According to the organization, there are four steps to recovery:

— Overcoming addiction.

— Having a stable and safe place to live.

— Participating in society by having a job or volunteering.

— And having a supportive network of people.

Rogers said the safe haven house will provide all of those resources.

“They will eventually have to go back out into society, so we are training them and getting them ready to go out on their own,” but in the meantime, the house will provide them with a safe place to live with fellow recovering addicts and staff members for support and continuing recovery.

Rogers said the women are required to stay for six months to a year. In that time, they must prove their progress and remain clean from drugs.

She said it has been her dream to open a transitional house solely for women because her “heart just goes out to women.”

Rogers said she believes she can help women better than men, because she has experienced what they are going through.

“I’m not aware of such a facility (in Tuscaloosa) that primarily focuses on women,” said Jerry Carter, president of the Tuscaloosa NAACP. “It will be an asset to the community.”

Carter said he has followed her story and is amazed at how she turned her life around. He said he thinks the house will help turn other women’s lives around with the help of someone who has been in their shoes.

“I doubt there’s anything these ladies have been through that she hasn’t dealt with personally,” Carter said.

Rogers has experienced drug addiction, prostitution and prison, and she has gone through all of the treatment and transitional phases.

She said it all started when she was a child, when she was sexually molested. When she was older, her boyfriend got her hooked on crack. She said the drug became her way of escaping the pain of the past.

She said that is why most women get high.

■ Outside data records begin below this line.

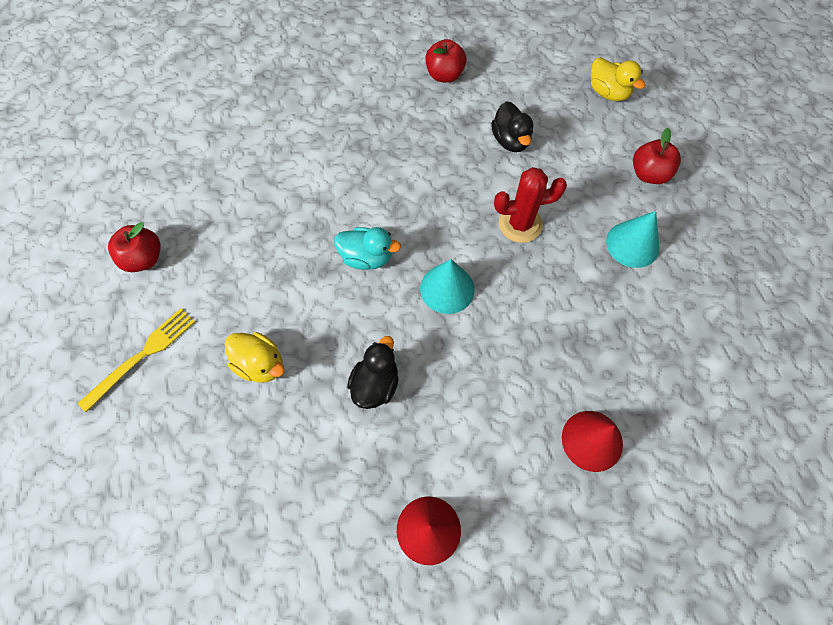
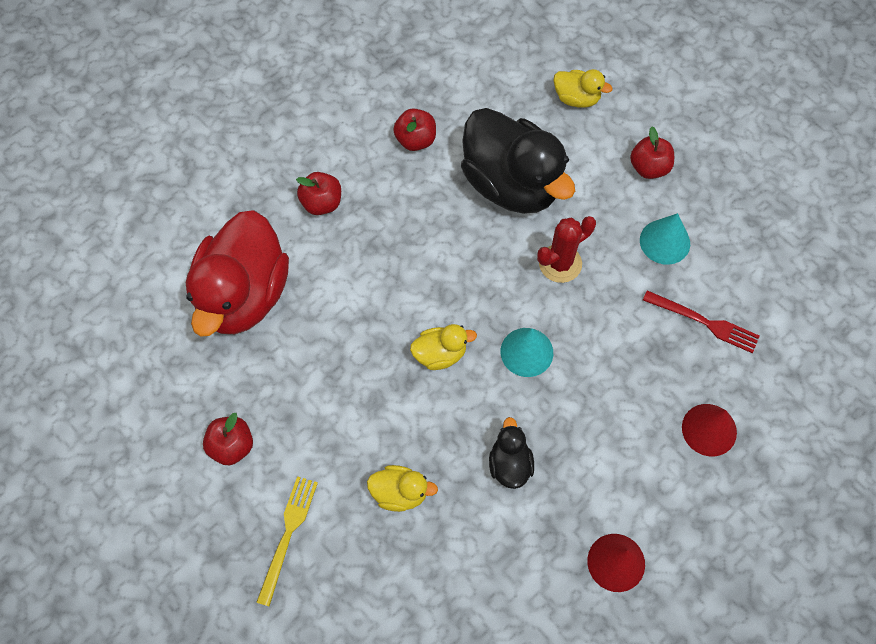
camera: 25 degrees left, 0 degrees up
(229, 141) = (243, 295): none -> red duck
(337, 95) = (322, 203): none -> red apple
(366, 257) = (440, 354): turquoise duck -> yellow duck
(510, 140) = (511, 184): black duck -> black duck, size x2.22
(637, 334) = (704, 322): none -> red fork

“We don’t want to get high or drunk,” Rogers said. “It’s something deep within. I just didn’t want to feel the pain.”

She began sleeping in the back seat of a 1993 Dodge Dynasty under a bridge because her addiction had cost $600 to $700 a day.

Now, Rogers has a bed to sleep in at night. She went to college and became a national certified medical assistant. She now works at Alabama Abuse Counseling Services and is a case manager at the Phoenix House, the only other transitional housing in Tuscaloosa.

She started her organization, From Under a Bridge Inc., two years ago and has written two books by the same name, which recently led to a movie deal.

Through her organization, she travels as a motivational speaker and mentors recovering addicts through her support group at New Zion Baptist Church in Northport.

Rogers said she wants to give these opportunities to other women going through what she has been through.

“The reason I want to open this home is to let women know that we don’t have to stay up under that bridge,” Rogers said. “God brought me from under the bridge to drive over the bridge to my dreams.”

She hopes to have the house built within the next year on the land in Alberta provided by Habitat for Humanity of West Alabama, Rogers said.